** What to produce **
Give back every record precisely.
◇ ◇ ◇ ◇ ◇ ◇ ◇
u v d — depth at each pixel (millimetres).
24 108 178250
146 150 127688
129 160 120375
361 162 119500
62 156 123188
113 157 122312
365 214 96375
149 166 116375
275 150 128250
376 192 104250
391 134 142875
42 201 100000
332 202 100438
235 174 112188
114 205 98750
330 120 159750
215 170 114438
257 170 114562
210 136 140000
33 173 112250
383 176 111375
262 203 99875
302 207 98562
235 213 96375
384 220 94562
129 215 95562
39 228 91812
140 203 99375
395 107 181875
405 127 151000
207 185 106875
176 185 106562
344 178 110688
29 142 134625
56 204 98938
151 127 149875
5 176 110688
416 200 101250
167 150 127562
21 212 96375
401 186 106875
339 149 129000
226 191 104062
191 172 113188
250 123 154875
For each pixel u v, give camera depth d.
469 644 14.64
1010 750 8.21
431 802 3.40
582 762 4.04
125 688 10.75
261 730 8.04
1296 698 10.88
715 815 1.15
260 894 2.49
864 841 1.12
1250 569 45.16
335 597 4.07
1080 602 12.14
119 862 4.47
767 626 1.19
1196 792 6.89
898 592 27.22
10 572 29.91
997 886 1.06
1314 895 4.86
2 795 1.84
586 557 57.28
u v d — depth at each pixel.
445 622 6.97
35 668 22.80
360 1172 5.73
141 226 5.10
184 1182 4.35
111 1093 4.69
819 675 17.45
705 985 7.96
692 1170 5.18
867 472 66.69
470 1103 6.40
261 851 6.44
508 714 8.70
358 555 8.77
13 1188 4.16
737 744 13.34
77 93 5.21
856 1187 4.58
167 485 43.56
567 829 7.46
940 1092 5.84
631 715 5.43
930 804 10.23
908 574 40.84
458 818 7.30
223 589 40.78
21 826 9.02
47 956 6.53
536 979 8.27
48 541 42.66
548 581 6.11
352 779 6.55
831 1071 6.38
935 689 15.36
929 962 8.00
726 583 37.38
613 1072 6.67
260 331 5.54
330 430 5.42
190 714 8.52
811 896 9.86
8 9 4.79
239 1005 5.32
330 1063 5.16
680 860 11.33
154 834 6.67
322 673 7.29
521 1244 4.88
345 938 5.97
◇ ◇ ◇ ◇ ◇ ◇ ◇
** Written solution **
u v d — depth at each pixel (millimetres).
24 108 178250
146 150 127688
129 160 120375
361 162 119500
62 156 123188
113 157 122312
365 214 96375
149 166 116375
275 150 128250
376 192 104250
391 134 142875
42 201 100000
332 202 100438
235 174 112188
114 205 98750
330 120 159750
215 170 114438
257 170 114562
210 136 140000
33 173 112250
383 176 111375
262 203 99875
302 207 98562
235 213 96375
384 220 94562
129 215 95562
39 228 91812
140 203 99375
395 107 181875
405 127 151000
207 185 106875
176 185 106562
344 178 110688
29 142 134625
56 204 98938
151 127 149875
5 176 110688
416 200 101250
167 150 127562
21 212 96375
401 186 106875
339 149 129000
226 191 104062
191 172 113188
250 123 154875
For each pixel u v, give camera depth d.
469 644 14.64
1010 750 8.21
431 802 3.40
582 762 4.04
125 688 10.75
261 730 8.04
1296 698 10.88
715 815 1.15
260 894 2.49
864 841 1.12
1250 569 45.16
335 597 4.07
1080 602 12.14
119 862 4.47
767 626 1.19
1196 792 6.89
898 592 27.22
10 572 29.91
997 886 1.06
1314 895 4.86
2 795 1.84
586 557 57.28
u v d — depth at each pixel.
445 622 6.97
35 668 22.80
360 1172 5.73
141 226 5.10
184 1182 4.35
111 1093 4.69
819 675 17.45
705 985 7.96
692 1170 5.18
867 472 66.69
470 1103 6.40
261 851 6.44
508 714 8.70
358 555 8.77
13 1188 4.16
737 744 13.34
77 93 5.21
856 1187 4.58
167 485 43.56
567 829 7.46
940 1092 5.84
631 715 5.43
930 804 10.23
908 574 40.84
458 818 7.30
223 589 40.78
21 826 9.02
47 956 6.53
536 979 8.27
48 541 42.66
548 581 6.11
352 779 6.55
831 1071 6.38
935 689 15.36
929 962 8.00
726 583 37.38
613 1072 6.67
260 331 5.54
330 430 5.42
190 714 8.52
811 896 9.86
8 9 4.79
239 1005 5.32
330 1063 5.16
680 860 11.33
154 834 6.67
322 673 7.29
521 1244 4.88
345 938 5.97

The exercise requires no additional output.